Provided data Start Marker

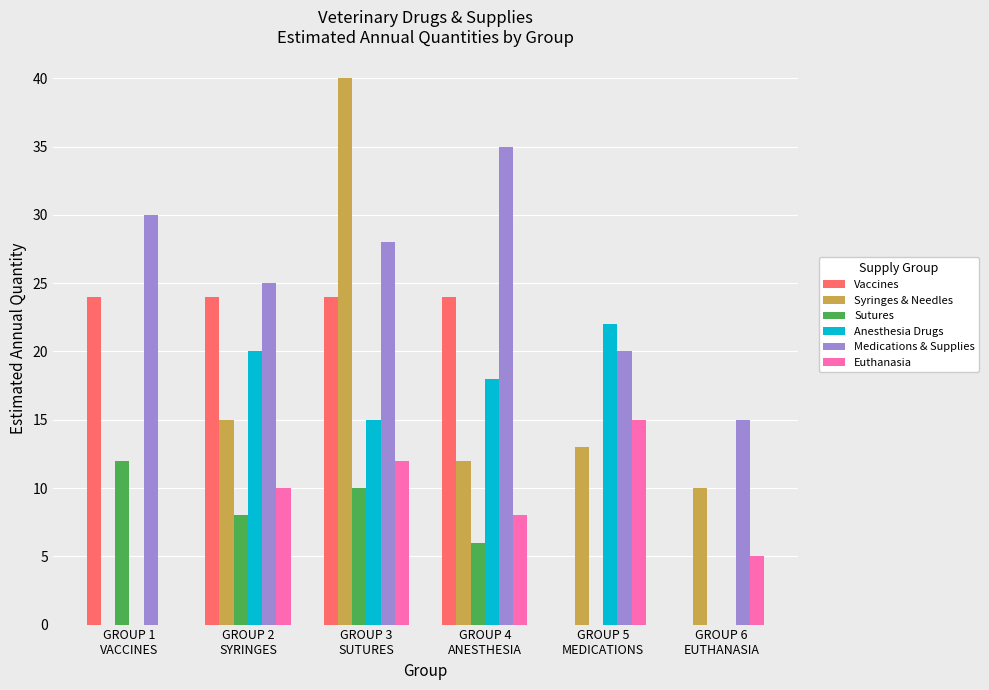

What is the maximum value for Syringes & Needles?

40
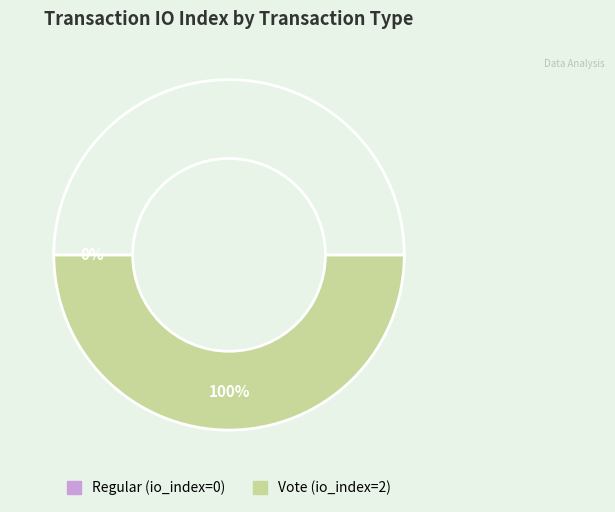

How many segments does this pie chart have?

2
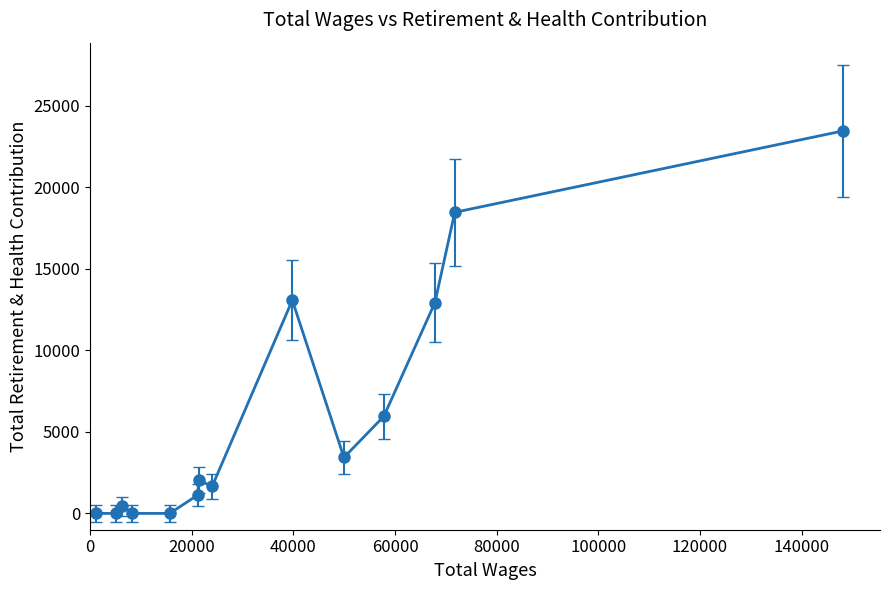

How many points are higher than both their immediate neighbors (excluding endpoints)?

3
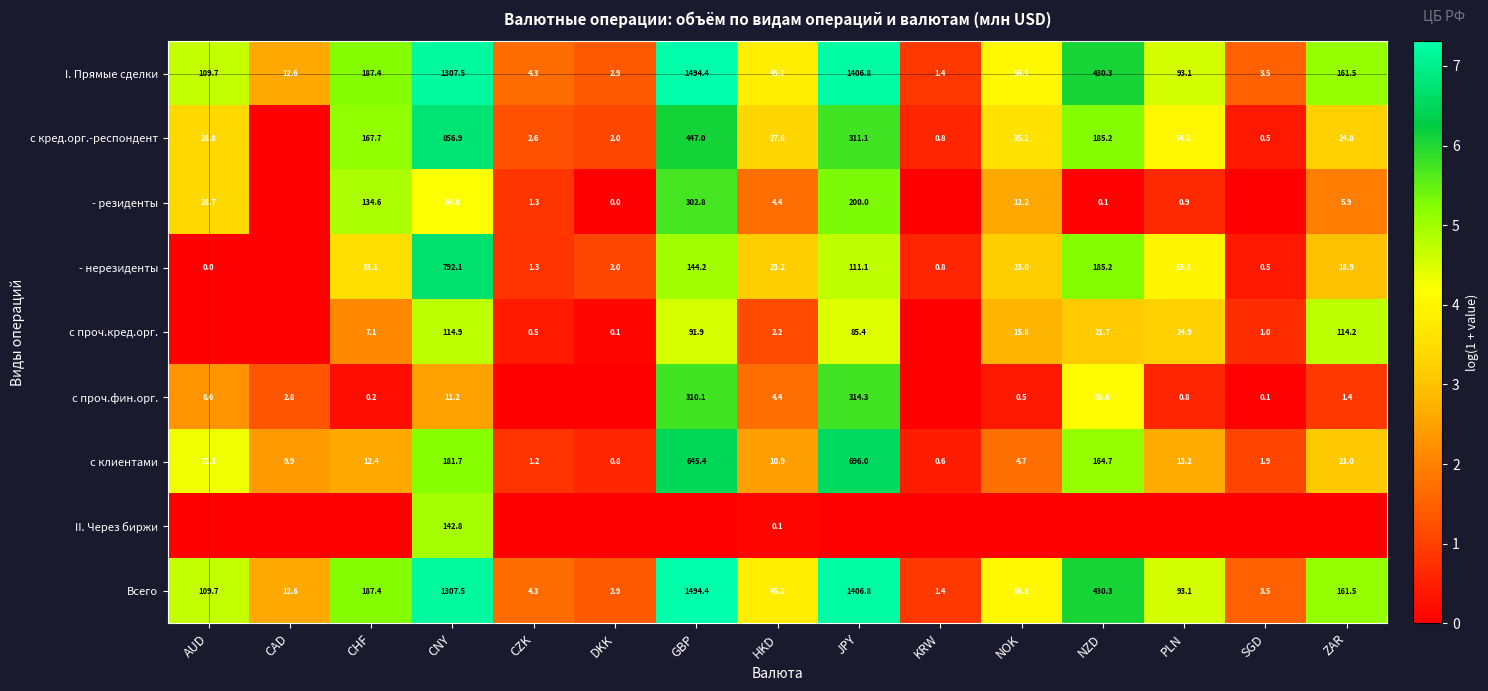

The с кред.орг.-респондент series shows 3.9 at CZK. True or false?

False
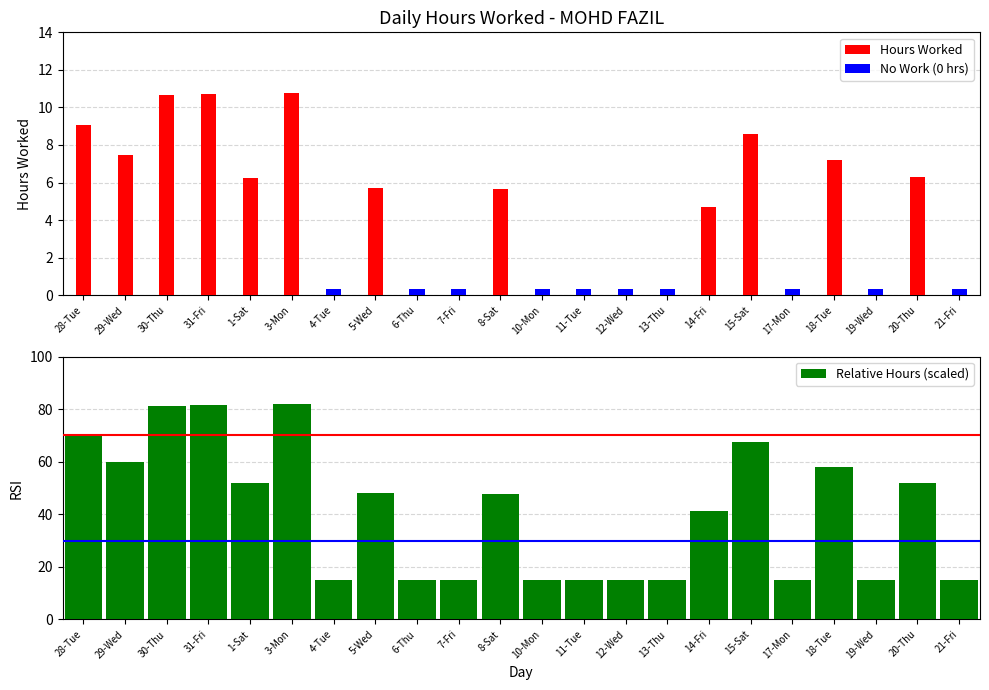

Rank the series at 18-Tue from highest to lowest value.

Relative Hours (scaled), Hours Worked, No Work (0 hrs)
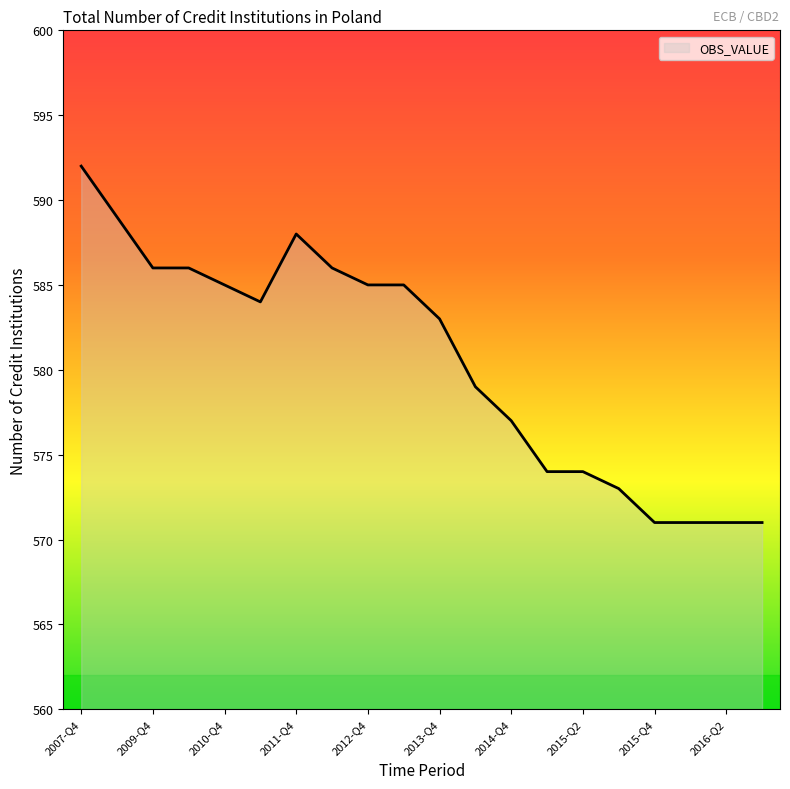

How many lines are shown in the chart?

1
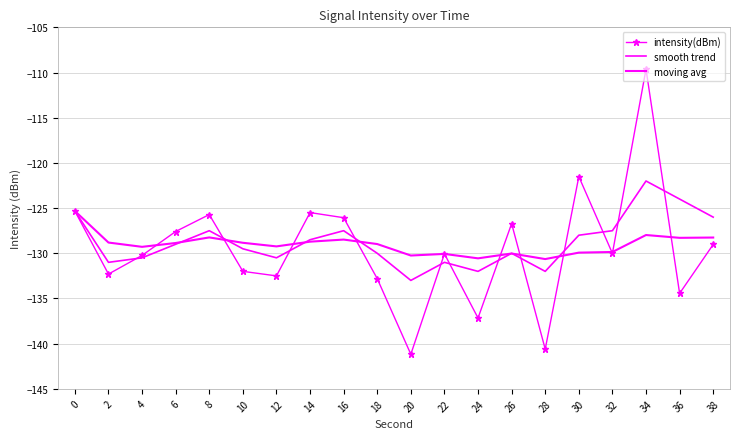

The intensity(dBm) series shows -132.3 at 2. True or false?

True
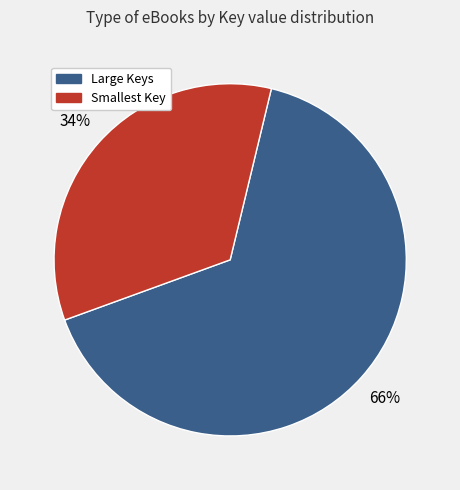

Is there a majority slice in this chart?

Yes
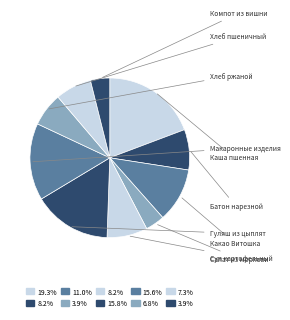

Which slice is the largest?

Каша пшенная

Provided data End Marker

Rewrite the lines above as a JSON list of strings, one string per line, skipping blank lines and leaving out the pictures.

**Reply to the task**
[
  "What is the maximum value for Syringes & Needles?",
  "40",
  "How many segments does this pie chart have?",
  "2",
  "How many points are higher than both their immediate neighbors (excluding endpoints)?",
  "3",
  "The с кред.орг.-респондент series shows 3.9 at CZK. True or false?",
  "False",
  "Rank the series at 18-Tue from highest to lowest value.",
  "Relative Hours (scaled), Hours Worked, No Work (0 hrs)",
  "How many lines are shown in the chart?",
  "1",
  "The intensity(dBm) series shows -132.3 at 2. True or false?",
  "True",
  "Is there a majority slice in this chart?",
  "Yes",
  "Which slice is the largest?",
  "Каша пшенная"
]